One that does is Valvemaster, which developed by Associated Octel (a very long standing research lab), which is a managese based product, which is superior to lead although lead was originally given the nod on cost grounds.

This is distributed in the UK via the Castrol network, so easy to get and quite cheap. A more expensive version is availalble in octane boosting form as well.

If you have to take the head off for any reason, then that is the time to do the seats as the labour in unfitting / refitting is paid for...

VAR1016
11th October 2002, 10:29 AM
Quite frequently, valve seats specified for LPG engines are used when adapting for unleaded.

As LPG has no lubricating properties, these seats have to be very hard indeed. They are probably made from Stellite or Brightray, very tough alloys of (I think) cobalt, tungsten, chromium etc.

Omicron mentioned Associated Octel. Well of course this is the organisation that produced tetra ethyl lead for years, so should be very well placed to produce a good product.

The great thing about lead was the "lead bonus" This term, used in the gasoline industry, referred to the fact that a gasoline rated at a given research octane number would perform better if that number was attained using TEL rather than if it were obtained by using say a greater proportion of aromatics or MTBE etc.

Here in the UK most gasoline is really rather average for performance vehicles in my view. The best available appears to be Shell's Optimax.

However, in Hungary one can buy Shell "Racing" at many stations; this is rated at 99+ RON. And I have just heard that in California, 100 octane unleaded is available.

Of course the important parameter is the Motor Octane number; here the government ruled (in 1986) that henceforth this would be a maximum of 86. Meanwhile in France and Germany 88MON fuels are available - and the French helpfully include the MON on the labelling on the pumps.

The MON is particularly important because it refers to a gasoline's performance under real conditions with higher intake charge temperatures - especially relevant for those with turbocharged engines.

Write to your MP now!!

Paul

Hamish
11th October 2002, 05:17 PM
Here in the UK most gasoline is really rather average for performance vehicles in my view. The best available appears to be Shell's Optimax.

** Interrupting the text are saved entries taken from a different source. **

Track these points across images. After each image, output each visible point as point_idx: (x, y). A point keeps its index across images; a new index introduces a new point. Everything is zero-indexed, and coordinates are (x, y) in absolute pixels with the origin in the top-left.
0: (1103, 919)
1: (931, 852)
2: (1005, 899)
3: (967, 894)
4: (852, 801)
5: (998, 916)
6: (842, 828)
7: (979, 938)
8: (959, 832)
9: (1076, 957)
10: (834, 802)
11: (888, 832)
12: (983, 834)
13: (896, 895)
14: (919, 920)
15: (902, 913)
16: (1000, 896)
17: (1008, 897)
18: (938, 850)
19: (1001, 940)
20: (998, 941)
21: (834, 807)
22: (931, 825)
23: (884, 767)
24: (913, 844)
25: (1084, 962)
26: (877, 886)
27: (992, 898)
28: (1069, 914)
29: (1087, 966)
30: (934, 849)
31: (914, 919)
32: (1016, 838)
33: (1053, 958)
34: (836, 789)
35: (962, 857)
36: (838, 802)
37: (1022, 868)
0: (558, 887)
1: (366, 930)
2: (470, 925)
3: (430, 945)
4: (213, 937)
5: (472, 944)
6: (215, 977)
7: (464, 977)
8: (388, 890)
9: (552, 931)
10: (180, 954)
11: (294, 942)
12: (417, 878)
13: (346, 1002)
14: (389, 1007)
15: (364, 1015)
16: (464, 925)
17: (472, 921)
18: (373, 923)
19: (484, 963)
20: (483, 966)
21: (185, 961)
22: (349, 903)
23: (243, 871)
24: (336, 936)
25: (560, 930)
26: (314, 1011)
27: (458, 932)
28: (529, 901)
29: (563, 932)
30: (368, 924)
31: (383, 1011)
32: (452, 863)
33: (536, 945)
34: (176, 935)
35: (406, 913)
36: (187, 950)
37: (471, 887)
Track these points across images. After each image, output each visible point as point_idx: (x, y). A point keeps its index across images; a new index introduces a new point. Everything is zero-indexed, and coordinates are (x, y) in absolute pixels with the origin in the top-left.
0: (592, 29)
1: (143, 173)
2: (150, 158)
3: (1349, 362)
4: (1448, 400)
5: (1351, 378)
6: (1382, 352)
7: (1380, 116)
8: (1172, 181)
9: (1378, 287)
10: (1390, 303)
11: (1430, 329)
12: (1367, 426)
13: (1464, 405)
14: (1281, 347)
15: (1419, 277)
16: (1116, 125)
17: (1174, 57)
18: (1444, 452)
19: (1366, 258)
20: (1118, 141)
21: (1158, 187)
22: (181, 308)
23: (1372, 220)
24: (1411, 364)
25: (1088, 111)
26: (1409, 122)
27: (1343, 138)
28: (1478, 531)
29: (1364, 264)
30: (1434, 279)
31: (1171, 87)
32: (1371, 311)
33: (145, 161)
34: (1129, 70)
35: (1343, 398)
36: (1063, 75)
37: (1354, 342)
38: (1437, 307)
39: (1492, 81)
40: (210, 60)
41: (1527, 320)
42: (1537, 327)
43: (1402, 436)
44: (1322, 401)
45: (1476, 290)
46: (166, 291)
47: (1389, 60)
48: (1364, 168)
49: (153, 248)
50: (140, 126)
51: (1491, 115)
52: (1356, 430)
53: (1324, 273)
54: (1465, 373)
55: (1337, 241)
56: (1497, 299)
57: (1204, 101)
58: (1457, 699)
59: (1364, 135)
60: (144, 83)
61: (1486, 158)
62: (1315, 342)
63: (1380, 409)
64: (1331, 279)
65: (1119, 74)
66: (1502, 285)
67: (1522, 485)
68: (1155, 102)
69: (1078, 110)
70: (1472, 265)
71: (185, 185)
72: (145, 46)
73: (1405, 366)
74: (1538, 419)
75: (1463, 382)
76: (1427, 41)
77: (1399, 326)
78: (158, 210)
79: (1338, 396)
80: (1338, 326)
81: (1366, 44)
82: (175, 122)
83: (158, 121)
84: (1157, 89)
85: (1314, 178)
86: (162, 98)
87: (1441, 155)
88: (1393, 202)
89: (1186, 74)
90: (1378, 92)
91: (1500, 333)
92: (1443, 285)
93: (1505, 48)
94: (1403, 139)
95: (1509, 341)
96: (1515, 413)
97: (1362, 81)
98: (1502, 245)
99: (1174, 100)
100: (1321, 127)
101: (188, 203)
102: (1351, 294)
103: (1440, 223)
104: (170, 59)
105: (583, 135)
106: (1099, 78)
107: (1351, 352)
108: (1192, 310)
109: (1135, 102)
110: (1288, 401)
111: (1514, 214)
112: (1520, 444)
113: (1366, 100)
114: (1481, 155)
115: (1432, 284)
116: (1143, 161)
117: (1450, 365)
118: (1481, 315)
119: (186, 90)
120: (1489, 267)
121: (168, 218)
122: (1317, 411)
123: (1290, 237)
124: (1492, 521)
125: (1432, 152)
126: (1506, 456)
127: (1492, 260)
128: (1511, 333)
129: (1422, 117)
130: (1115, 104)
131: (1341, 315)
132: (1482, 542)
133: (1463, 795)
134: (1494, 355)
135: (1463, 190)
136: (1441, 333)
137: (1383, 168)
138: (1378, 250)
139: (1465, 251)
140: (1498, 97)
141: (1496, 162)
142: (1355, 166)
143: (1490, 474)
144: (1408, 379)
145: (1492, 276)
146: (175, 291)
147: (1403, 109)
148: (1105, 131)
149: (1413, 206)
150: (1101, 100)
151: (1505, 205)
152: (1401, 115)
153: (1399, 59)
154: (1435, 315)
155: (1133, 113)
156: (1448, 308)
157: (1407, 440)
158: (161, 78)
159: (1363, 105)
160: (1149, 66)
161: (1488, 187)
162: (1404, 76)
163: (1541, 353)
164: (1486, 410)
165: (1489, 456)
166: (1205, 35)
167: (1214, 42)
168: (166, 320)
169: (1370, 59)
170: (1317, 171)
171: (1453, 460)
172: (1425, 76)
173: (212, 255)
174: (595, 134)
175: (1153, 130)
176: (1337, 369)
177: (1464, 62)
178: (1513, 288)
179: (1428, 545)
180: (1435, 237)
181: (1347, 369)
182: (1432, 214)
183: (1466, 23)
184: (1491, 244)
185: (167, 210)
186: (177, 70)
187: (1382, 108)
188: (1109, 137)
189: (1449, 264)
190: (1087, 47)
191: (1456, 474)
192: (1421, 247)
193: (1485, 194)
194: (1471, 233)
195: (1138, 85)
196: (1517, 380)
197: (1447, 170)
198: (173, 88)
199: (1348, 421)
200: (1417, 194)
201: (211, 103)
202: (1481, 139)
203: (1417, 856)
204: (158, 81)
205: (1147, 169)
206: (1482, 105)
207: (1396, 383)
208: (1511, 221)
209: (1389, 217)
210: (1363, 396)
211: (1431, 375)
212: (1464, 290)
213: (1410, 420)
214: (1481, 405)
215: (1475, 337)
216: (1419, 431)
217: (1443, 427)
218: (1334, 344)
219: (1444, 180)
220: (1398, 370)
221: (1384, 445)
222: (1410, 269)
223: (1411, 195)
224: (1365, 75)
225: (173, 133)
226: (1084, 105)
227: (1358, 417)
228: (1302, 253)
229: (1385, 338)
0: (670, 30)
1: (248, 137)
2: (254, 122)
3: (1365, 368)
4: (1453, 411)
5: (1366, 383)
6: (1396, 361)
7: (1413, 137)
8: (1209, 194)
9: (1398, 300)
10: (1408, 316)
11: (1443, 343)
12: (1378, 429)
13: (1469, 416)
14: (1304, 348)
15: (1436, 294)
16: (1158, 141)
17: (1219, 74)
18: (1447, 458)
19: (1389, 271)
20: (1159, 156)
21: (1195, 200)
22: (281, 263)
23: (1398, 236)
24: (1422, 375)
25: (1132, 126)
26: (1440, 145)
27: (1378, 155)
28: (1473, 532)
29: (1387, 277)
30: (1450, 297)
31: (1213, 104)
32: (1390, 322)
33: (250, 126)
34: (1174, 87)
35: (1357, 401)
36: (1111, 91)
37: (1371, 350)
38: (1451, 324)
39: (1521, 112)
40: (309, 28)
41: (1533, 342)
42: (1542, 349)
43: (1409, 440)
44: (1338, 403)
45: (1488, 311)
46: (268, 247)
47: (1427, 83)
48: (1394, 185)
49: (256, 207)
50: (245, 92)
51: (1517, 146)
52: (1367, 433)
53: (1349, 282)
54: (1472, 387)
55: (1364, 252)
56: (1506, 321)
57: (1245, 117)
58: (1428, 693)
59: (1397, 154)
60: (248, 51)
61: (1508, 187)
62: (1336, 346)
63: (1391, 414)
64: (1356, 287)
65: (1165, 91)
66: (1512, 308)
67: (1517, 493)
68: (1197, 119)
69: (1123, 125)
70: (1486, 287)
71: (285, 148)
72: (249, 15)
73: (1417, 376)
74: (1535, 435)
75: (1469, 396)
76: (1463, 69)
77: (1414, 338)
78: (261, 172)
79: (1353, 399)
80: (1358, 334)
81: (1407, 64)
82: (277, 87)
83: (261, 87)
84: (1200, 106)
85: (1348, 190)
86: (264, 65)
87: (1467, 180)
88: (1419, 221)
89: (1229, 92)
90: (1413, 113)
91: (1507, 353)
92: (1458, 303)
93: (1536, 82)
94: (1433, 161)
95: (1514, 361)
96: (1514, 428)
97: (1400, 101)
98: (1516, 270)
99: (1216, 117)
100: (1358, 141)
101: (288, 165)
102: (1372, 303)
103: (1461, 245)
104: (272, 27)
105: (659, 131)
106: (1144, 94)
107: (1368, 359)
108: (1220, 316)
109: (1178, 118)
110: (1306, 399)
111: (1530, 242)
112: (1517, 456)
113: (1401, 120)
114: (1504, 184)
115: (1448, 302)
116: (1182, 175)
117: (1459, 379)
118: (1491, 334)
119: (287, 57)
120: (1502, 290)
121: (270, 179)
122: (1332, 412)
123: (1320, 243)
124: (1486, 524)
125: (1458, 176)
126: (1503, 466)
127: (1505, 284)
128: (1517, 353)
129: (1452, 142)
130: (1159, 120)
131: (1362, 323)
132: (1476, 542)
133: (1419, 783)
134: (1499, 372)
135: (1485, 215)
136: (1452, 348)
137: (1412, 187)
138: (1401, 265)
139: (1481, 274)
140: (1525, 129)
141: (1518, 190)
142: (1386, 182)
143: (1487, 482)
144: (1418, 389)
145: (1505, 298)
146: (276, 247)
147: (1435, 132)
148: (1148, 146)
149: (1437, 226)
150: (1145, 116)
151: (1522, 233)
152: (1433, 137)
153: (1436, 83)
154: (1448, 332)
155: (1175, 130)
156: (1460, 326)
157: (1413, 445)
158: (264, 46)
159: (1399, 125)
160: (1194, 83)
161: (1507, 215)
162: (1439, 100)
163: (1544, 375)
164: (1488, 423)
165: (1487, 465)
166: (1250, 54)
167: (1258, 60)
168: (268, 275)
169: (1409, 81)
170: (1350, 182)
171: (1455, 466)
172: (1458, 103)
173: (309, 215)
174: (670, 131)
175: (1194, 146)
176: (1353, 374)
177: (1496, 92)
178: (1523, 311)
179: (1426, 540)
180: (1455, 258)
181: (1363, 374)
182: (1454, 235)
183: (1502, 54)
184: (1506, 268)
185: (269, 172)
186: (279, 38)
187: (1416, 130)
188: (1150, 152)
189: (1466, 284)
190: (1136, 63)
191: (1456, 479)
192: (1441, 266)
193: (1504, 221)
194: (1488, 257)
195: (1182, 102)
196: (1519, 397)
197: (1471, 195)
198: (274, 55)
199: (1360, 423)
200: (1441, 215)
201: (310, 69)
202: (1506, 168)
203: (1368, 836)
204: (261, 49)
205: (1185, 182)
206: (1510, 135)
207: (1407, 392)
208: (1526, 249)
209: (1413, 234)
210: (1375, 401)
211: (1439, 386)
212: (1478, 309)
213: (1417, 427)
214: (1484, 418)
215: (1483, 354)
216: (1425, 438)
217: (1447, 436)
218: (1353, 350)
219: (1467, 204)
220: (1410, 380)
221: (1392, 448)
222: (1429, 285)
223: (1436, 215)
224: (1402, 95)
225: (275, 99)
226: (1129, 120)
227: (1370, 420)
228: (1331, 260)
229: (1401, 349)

Have to agree, I've been using Optimax in my Volumex coupe and there is a noticeable difference in the engines willingness to perform :D However, I thought it best to put this to test so have run my wifes '98 Honda Civic 1.4i :roll: (it's actually a good car just don't tell her I said so..) on a couple of tanks and there is an improvement lower down the rev range :wink:
I certainly haven't seen any genuine leaded petrol this far North in the UK, queries to Shell, BP and Esso regarding additives appropriate or approved with their unleaded fuel has yet to draw a reply.